For this exercise, output the line containing "nose: (1596, 804)" and every line after it through the end of the records, exactly, and no other line.

START Exercise inputs

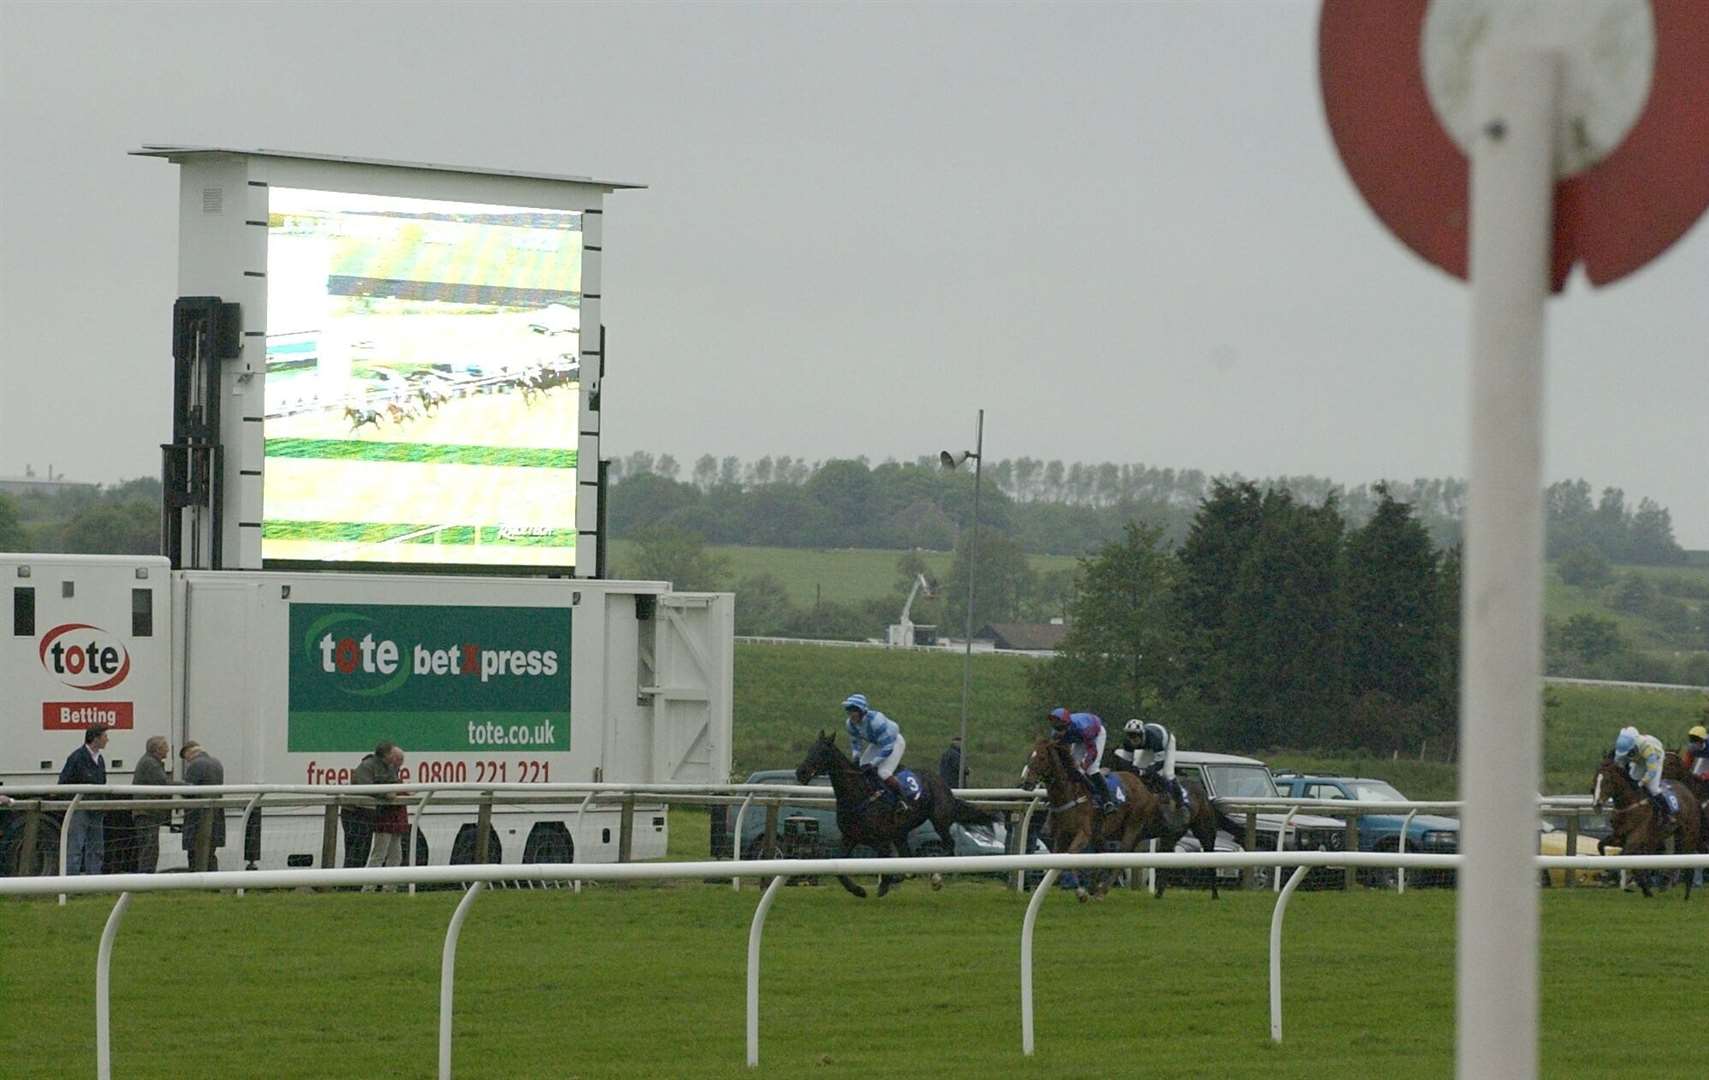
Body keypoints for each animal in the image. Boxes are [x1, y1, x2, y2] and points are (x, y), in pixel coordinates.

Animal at [792, 731, 998, 895]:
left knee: (948, 845)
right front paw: (858, 890)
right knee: (911, 860)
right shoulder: (850, 837)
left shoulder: (880, 841)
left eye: (821, 752)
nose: (800, 772)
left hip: (939, 820)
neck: (858, 794)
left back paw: (936, 878)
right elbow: (839, 867)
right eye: (810, 749)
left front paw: (884, 885)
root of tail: (942, 783)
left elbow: (887, 863)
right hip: (901, 833)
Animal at [1585, 745, 1695, 895]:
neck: (1628, 804)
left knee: (1681, 853)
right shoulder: (1620, 836)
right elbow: (1601, 845)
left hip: (1684, 832)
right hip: (1657, 836)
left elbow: (1625, 856)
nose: (1596, 804)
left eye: (1607, 781)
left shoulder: (1636, 837)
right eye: (1595, 779)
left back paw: (1667, 881)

END Exercise inputs

▶ Completed task
nose: (1596, 804)
left eye: (1607, 781)
left shoulder: (1636, 837)
right eye: (1595, 779)
left back paw: (1667, 881)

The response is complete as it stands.